The expected duel between Moonbeam has not disappointed anyone, because in the pre-outs a close marking has been seen. Moonbeam III, being conscious of its smaller size and rating, has been able to win an advantage in the application of the corrected times, and it has kept itself close to Moonbeam IV and has crossed the finish line almost stuck to it. Thus, the delay in real time 2:19 minutes became 1:09 in his favour after computing the corrected time. But its spectacular size and shape has not been enough to crush all rivals in the category Cangreja Époque, since Marigold, skippered by Jason Gouldstone, has won the game, arriving just 10 seconds before Moonbeam III, while the fourth position has been for Morwenna.
Marconi Époque fleet has had on the Irish Hallowe’en his great master. Mick Cotter’s boat has been imposed in real time despite in corrected time the timer has been really tight. 51 seconds was his margin over the Italian Amorita, from Claudio Mealli. A little further back, a bit later, just two minutes away from Amorita, Islander, from Ramon Albiñana completed the Barcelona podium.
In the Classics 1 category, Argos from Barbara Trilling hass imposed to the local Guia, from Ramon Rosés, which after missing the last editions has competed again in the Puig Vela Clàssica. The third place on the provisional podium has been for the Italian Emeraude owned and skippered by Vitttorio Cavazzanna.
The two favourites in the Classics 2 category have confirmed the forecasts. Alba from Damian Ribas had no trouble today in winning the Diana from Marcos Palomar, from the first beat. 8:10 minutes of margin was the time difference between both of them, partly because of a complicated lowering of Diana’s spinnaker, which almost costs it the second position for the sake of Kanavel, to which it has finally exceeded by 6 seconds.
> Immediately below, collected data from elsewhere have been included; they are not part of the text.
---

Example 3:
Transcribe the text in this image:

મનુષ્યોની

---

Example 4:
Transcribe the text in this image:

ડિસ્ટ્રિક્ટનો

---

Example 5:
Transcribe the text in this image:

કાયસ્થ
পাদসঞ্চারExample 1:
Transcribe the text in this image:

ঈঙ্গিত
Tomorrow, Friday, the second day will be held, with scheduled departure time at 13 hours.
Two “Moonbeams” in the same regatta
There are very few occasions throughout the year where fans of classic sailboats can enjoy two jewels of the sea like these sailboats designed and built by the also legendary shipyard Fife & Sons of Scotland, Moonbeam III and IV.
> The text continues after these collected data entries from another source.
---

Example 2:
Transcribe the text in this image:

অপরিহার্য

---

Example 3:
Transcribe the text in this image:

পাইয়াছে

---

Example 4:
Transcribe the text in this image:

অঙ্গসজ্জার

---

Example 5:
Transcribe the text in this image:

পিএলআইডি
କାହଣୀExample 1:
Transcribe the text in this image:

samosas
These two vessels, the “Moonlight” (Moonbeam) originally commissioned by its first owner, the British lawyer Charles Plumtre Johnson (in 1903 and 1914, although due to the First World War it could not be launched until 1924) are meeting together these days in the eighth edition of the Barcelona Puig Vela Clàssica.
Both have lived an eventful life of ownership changes over the past century to reach the hands of their current owners who have restored in a particular lovingly way, giving them back their splendour so that not only the owners, but thousands fans can enjoy them, recognizing them with satisfaction in the leading test of the classics circuit. While one replaced the other in the care of its first owner, both were born in order to enjoy long cruises with maximum comfort and to participate in competitive regattas of the time, ignorant of their also competitor future in regattas, further on, into the XXI century.
Moonbeam IV was the last and greatest of the built ‘Moonbeams’. It was considered as one of the most beautiful boats in the world, not only because of its exterior but also for its luxurious details. Its coating was Palo Santo waxed wood, Persian rugs, antique lamps and leather upholstery. It was one of the most competitive ‘cutters’ in the twentieth century. It won the prestigious 1920 and 1923 British King’s Cups, disputed in Cowes.
In 1950 Prince Rainier of Monaco bought the boat and called it ‘Deo Juvante’, the motto of the Grimaldi family. He spent his honeymoon in it with Grace Kelly. After passing through several owners, it is still the ‘cutter’ with the world’s largest gaff rig (Auric / Marconi).